◆ WHAT THE TASK ASKS ◆
As the answer, set down the lines below from the one containing "Dreamtime Australian" through the one containing "Site Developed by Y", exactly and inclusively, and no others.
================================
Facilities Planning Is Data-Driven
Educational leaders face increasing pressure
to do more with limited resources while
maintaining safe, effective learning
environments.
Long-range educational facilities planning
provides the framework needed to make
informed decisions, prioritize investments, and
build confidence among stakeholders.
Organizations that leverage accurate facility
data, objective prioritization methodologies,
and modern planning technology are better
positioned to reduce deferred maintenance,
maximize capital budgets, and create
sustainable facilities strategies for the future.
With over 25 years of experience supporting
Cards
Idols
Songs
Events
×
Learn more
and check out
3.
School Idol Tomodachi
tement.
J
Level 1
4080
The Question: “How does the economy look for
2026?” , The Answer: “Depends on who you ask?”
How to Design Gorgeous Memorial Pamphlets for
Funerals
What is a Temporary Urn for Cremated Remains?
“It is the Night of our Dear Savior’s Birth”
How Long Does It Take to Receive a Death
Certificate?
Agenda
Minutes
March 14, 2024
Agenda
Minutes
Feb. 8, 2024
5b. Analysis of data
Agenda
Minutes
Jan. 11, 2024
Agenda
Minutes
================================
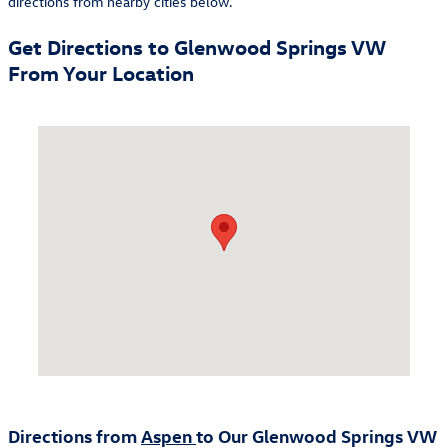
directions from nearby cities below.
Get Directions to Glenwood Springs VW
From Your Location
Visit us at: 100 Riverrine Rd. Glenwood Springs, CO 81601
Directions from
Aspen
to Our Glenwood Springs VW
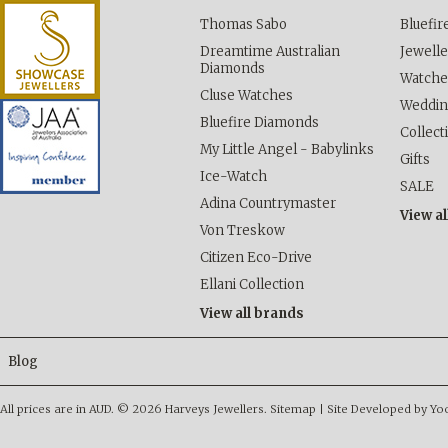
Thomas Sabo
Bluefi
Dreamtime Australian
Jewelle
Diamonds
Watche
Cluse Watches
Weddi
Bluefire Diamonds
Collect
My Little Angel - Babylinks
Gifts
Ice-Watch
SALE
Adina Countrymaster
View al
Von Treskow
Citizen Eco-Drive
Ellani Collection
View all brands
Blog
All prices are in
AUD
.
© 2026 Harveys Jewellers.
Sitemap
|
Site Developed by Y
================================
◆ WRITTEN REPLY ◆
Dreamtime Australian
Jewelle
Diamonds
Watche
Cluse Watches
Weddi
Bluefire Diamonds
Collect
My Little Angel - Babylinks
Gifts
Ice-Watch
SALE
Adina Countrymaster
View al
Von Treskow
Citizen Eco-Drive
Ellani Collection
View all brands
Blog
All prices are in
AUD
.
© 2026 Harveys Jewellers.
Sitemap
|
Site Developed by Y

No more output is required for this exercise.